### EXERCISE GOAL
Pictures in the records below must be left out. Return exactly the lines from the line with "f_number: 2.8" to the line with "focal_mm: 5.1", both included.

[Start of Attachment]

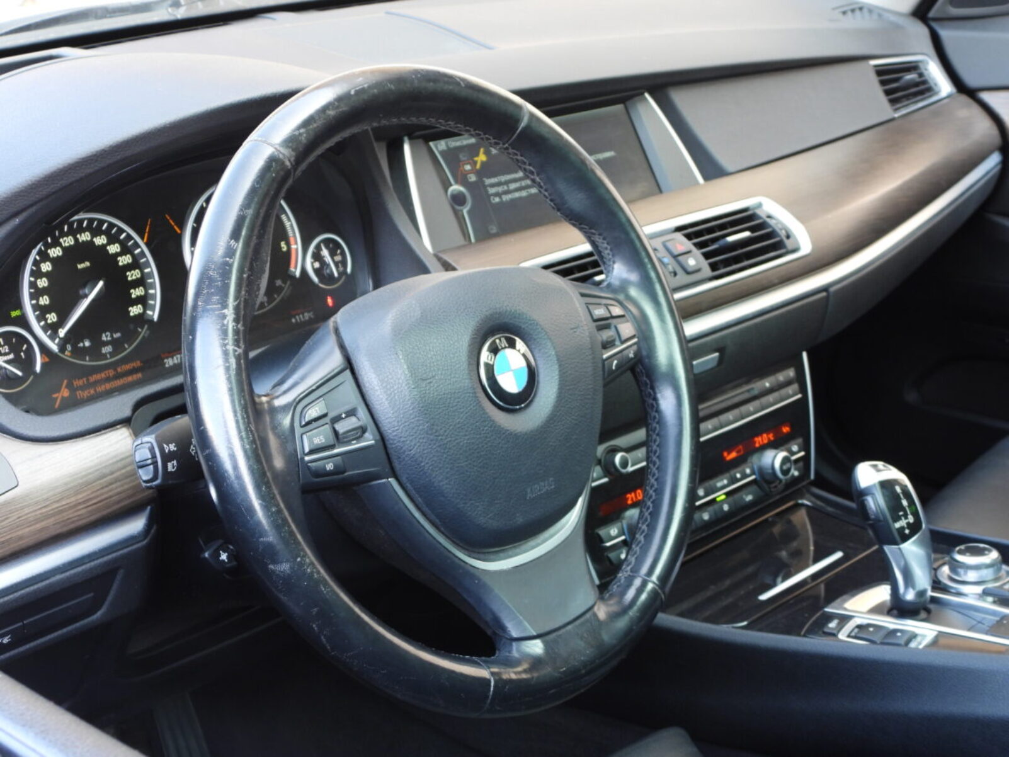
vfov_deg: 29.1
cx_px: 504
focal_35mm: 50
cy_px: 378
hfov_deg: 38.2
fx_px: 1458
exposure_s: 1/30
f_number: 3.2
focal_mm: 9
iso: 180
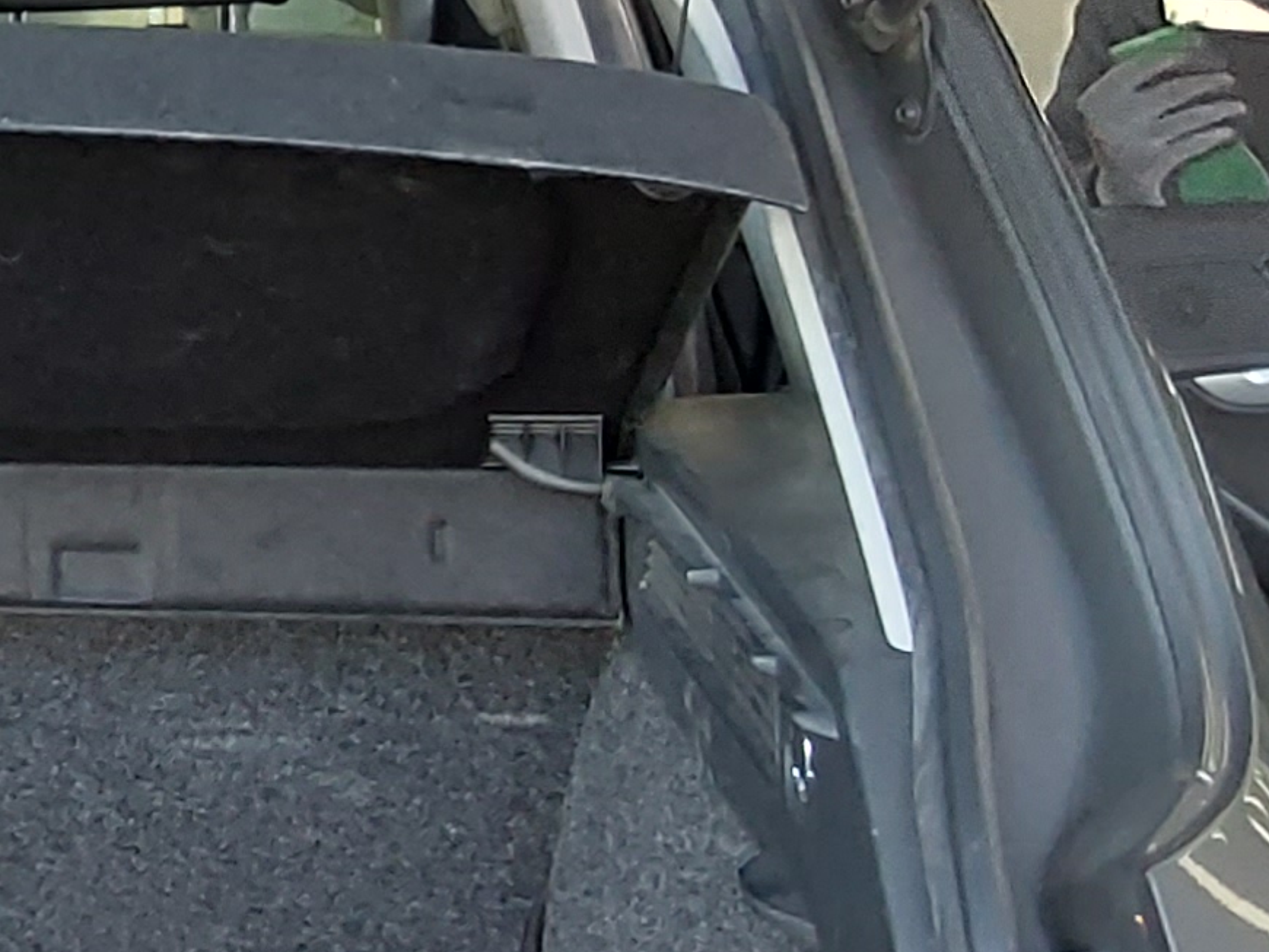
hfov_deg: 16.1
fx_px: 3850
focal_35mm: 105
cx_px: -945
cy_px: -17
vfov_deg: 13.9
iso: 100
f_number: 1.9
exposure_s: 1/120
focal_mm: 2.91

[End of Attachment]
[Start of Attachment]

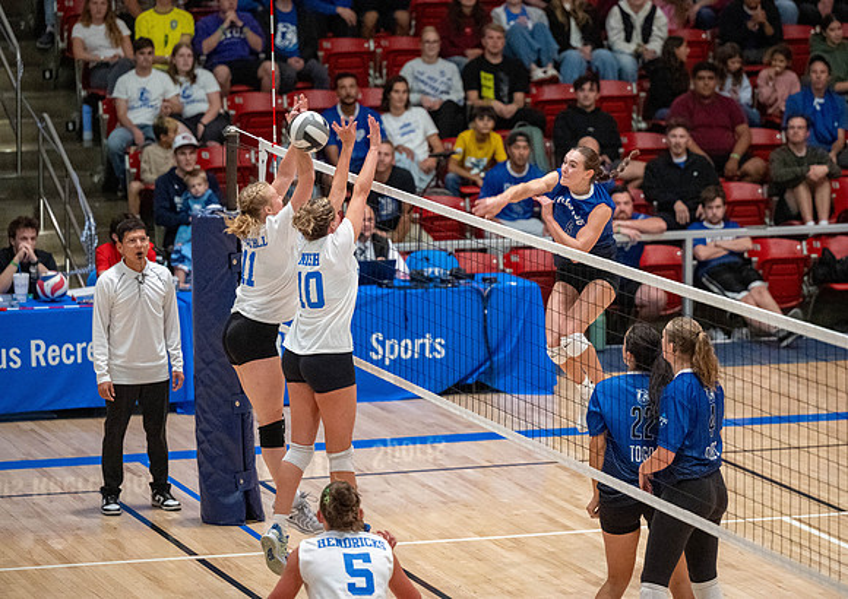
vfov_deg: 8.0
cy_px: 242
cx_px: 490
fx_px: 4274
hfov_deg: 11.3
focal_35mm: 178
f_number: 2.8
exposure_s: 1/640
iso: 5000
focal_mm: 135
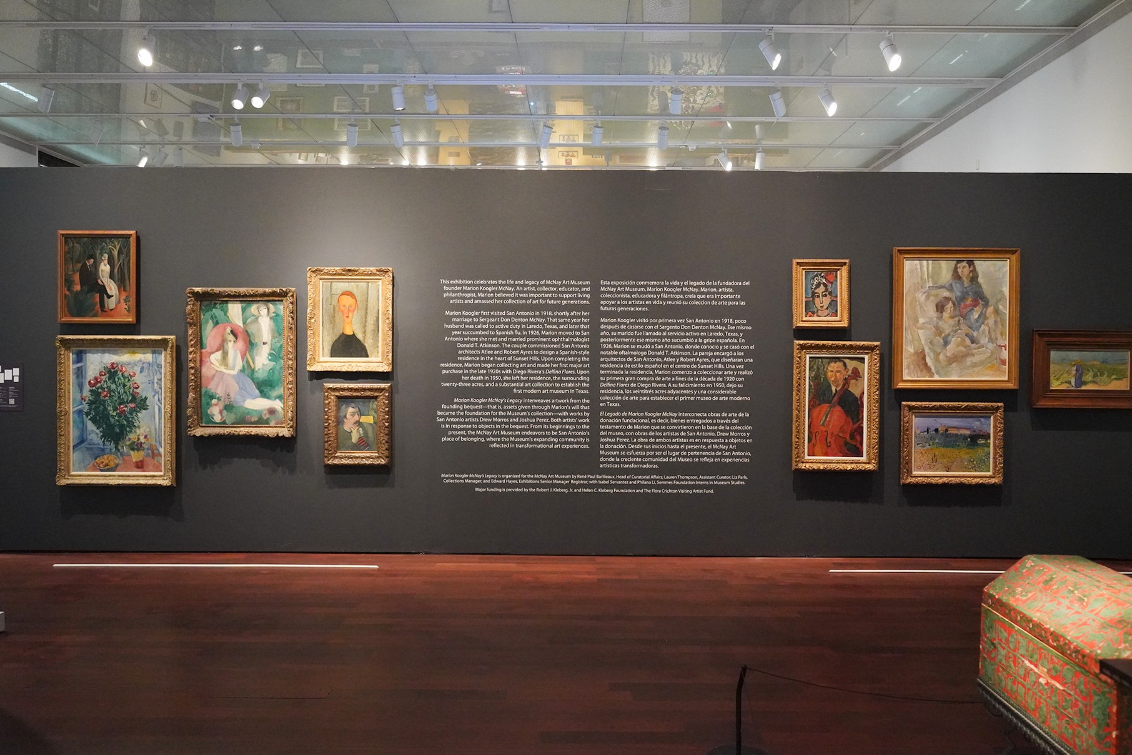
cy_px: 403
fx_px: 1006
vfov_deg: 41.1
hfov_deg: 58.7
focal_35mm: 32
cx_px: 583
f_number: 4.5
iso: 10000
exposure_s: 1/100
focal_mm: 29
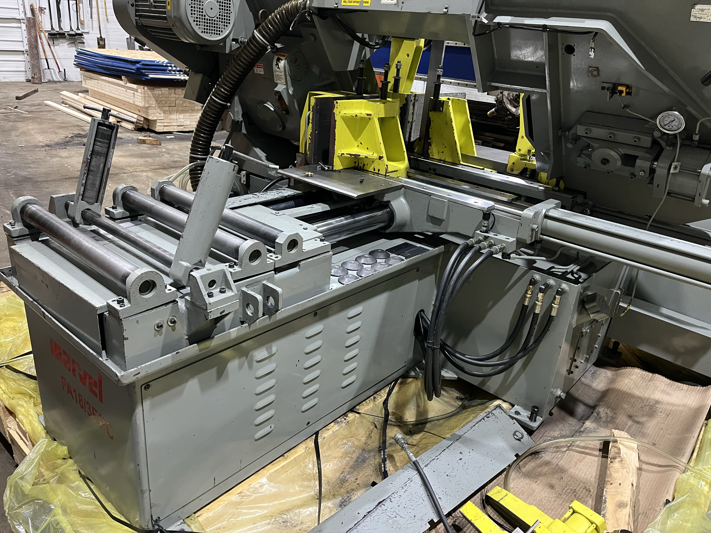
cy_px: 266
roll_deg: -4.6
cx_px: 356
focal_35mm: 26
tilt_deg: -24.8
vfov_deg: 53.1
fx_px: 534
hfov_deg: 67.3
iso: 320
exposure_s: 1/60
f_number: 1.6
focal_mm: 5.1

[End of Attachment]

### SOLUTION BELOW
f_number: 2.8
exposure_s: 1/640
iso: 5000
focal_mm: 135
cy_px: 403
fx_px: 1006
vfov_deg: 41.1
hfov_deg: 58.7
focal_35mm: 32
cx_px: 583
f_number: 4.5
iso: 10000
exposure_s: 1/100
focal_mm: 29
cy_px: 266
roll_deg: -4.6
cx_px: 356
focal_35mm: 26
tilt_deg: -24.8
vfov_deg: 53.1
fx_px: 534
hfov_deg: 67.3
iso: 320
exposure_s: 1/60
f_number: 1.6
focal_mm: 5.1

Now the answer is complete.